Information supplied ->

>>

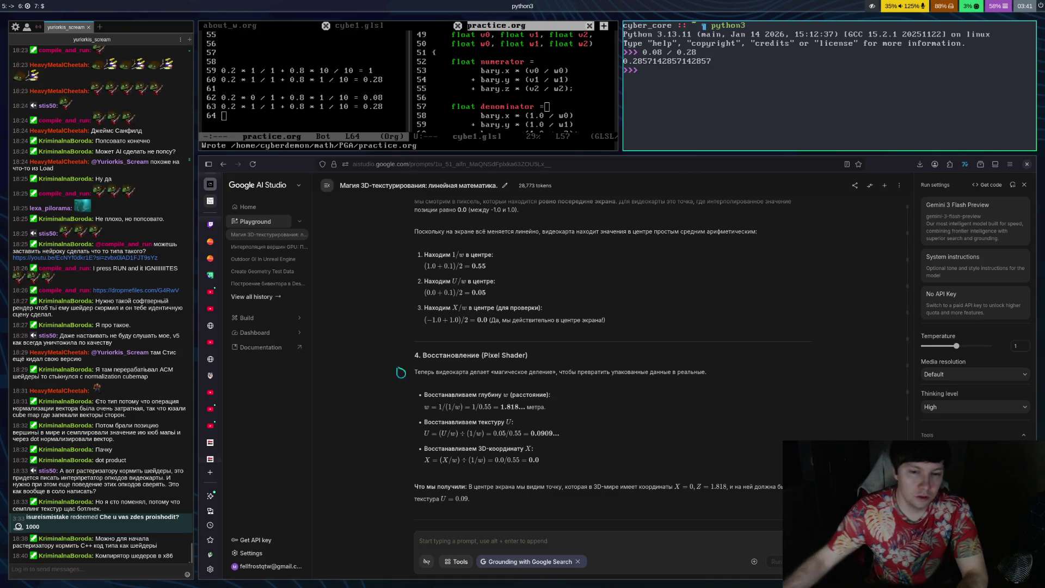
Step: Read through Gemini's reply putting the 80% point's depth at about 3.57 metres (1 / 0.28)
{"action": "scroll", "coordinate": [729, 411], "scroll_direction": "down", "scroll_amount": 7}
{"action": "scroll", "coordinate": [652, 495], "scroll_direction": "down", "scroll_amount": 15}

<<

Your task -> The copy must match the listing above exactly, except that it holds no pictures.

Solution for this exercise ->
Step: Read through Gemini's reply putting the 80% point's depth at about 3.57 metres (1 / 0.28)
{"action": "scroll", "coordinate": [729, 411], "scroll_direction": "down", "scroll_amount": 7}
{"action": "scroll", "coordinate": [652, 495], "scroll_direction": "down", "scroll_amount": 15}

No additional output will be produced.